= Given text =
-- Begin --

Israeli Foreign Minister Tzipi Livni has proposed exploring the deployment of an international force in the so-called Philadelphi Corridor between Gaza and Egypt in a bid to stop smuggling by militants.

Italy's foreign minister, Massimo D'Alema, has said that his government would consider sending peacekeepers to Gaza if the Palestinian government requested help to end factional fighting between Hamas and Fatah.

Italy is a leading contributor to UNIFIL, and D'Alema said last year that if the Lebanon force proved effective, a similar force could be used in Gaza.

Senior Western diplomats said they doubted enough European countries would come forward for a peacekeeping force in Gaza, especially if Israel insisted on a sweeping mandate that required it to disarm heavily armed militants.

The diplomats said, however, that countries in the region like Jordan, Egypt and Turkey could be candidates.

-- End --

= Given information =
-- Begin --

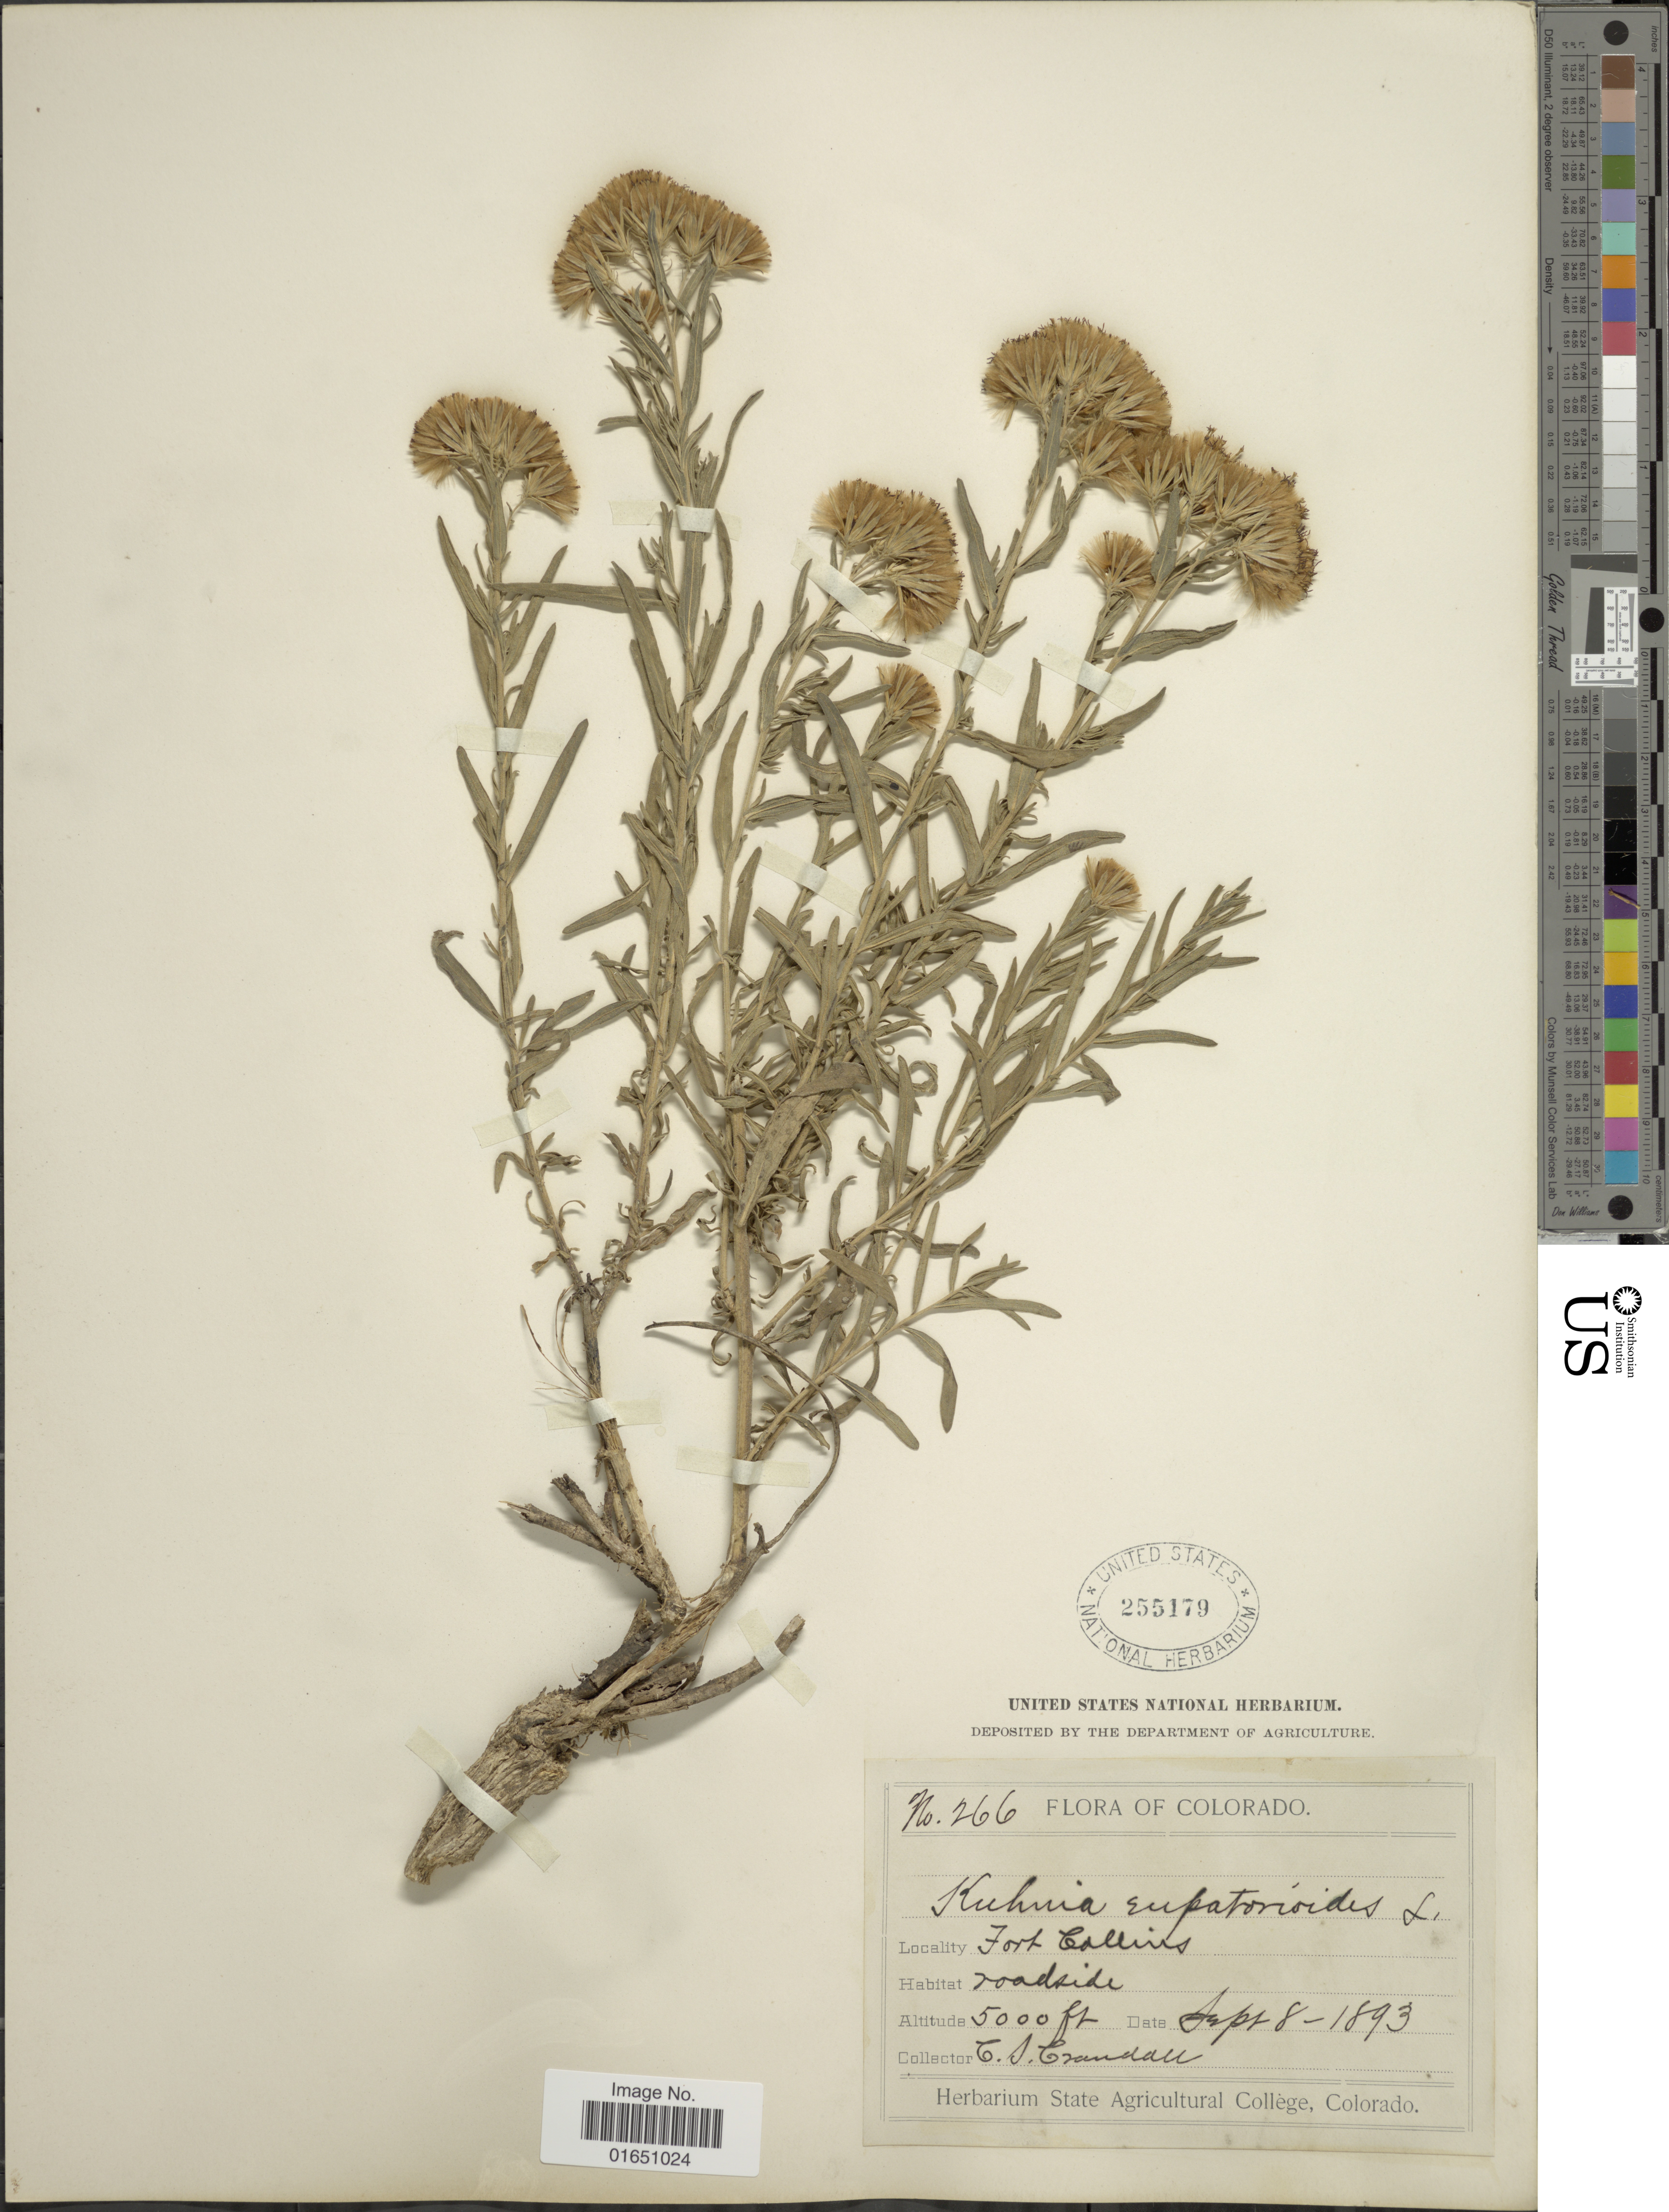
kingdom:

-- End --

= Tasks to perform =
[1] In the passage on a possible Gaza peacekeeping force, which countries did the senior Western diplomats name as possible candidates?
[2] Write out the Gaza peacekeeping passage word for word, from "Israeli Foreign Minister" to "could be candidates.".
[3] Continue the news passage on a possible Gaza peacekeeping force from where it stops.

= Answers provided =
[1] Jordan, Egypt and Turkey.

[2]
Israeli Foreign Minister Tzipi Livni has proposed exploring the deployment of an international force in the so-called Philadelphi Corridor between Gaza and Egypt in a bid to stop smuggling by militants.

Italy's foreign minister, Massimo D'Alema, has said that his government would consider sending peacekeepers to Gaza if the Palestinian government requested help to end factional fighting between Hamas and Fatah.

Italy is a leading contributor to UNIFIL, and D'Alema said last year that if the Lebanon force proved effective, a similar force could be used in Gaza.

Senior Western diplomats said they doubted enough European countries would come forward for a peacekeeping force in Gaza, especially if Israel insisted on a sweeping mandate that required it to disarm heavily armed militants.

The diplomats said, however, that countries in the region like Jordan, Egypt and Turkey could be candidates.

[3]
Though Israeli Prime Minister Ehud Olmert has publicly praised UNIFIL, some Israeli officials complain peacekeeping has not been aggressive enough and that the mandate should be expanded and strengthened to prevent Hezbollah from bringing in more rockets and taking up their old positions.

Despite some Israeli complaints, Williams said "very senior Israeli officials and ministers say that, on their northern border, there's a stability which has not existed for the past quarter of a century. They're no longer eye-to-eye with Hezbollah."

Williams said Israeli leaders from the start saw UNIFIL as a "real test" of the United Nations that could be applied in other areas. "They (Israeli leaders) say, 'If this is going to work, ..., then it will have some read out in a wider sense in the region.'"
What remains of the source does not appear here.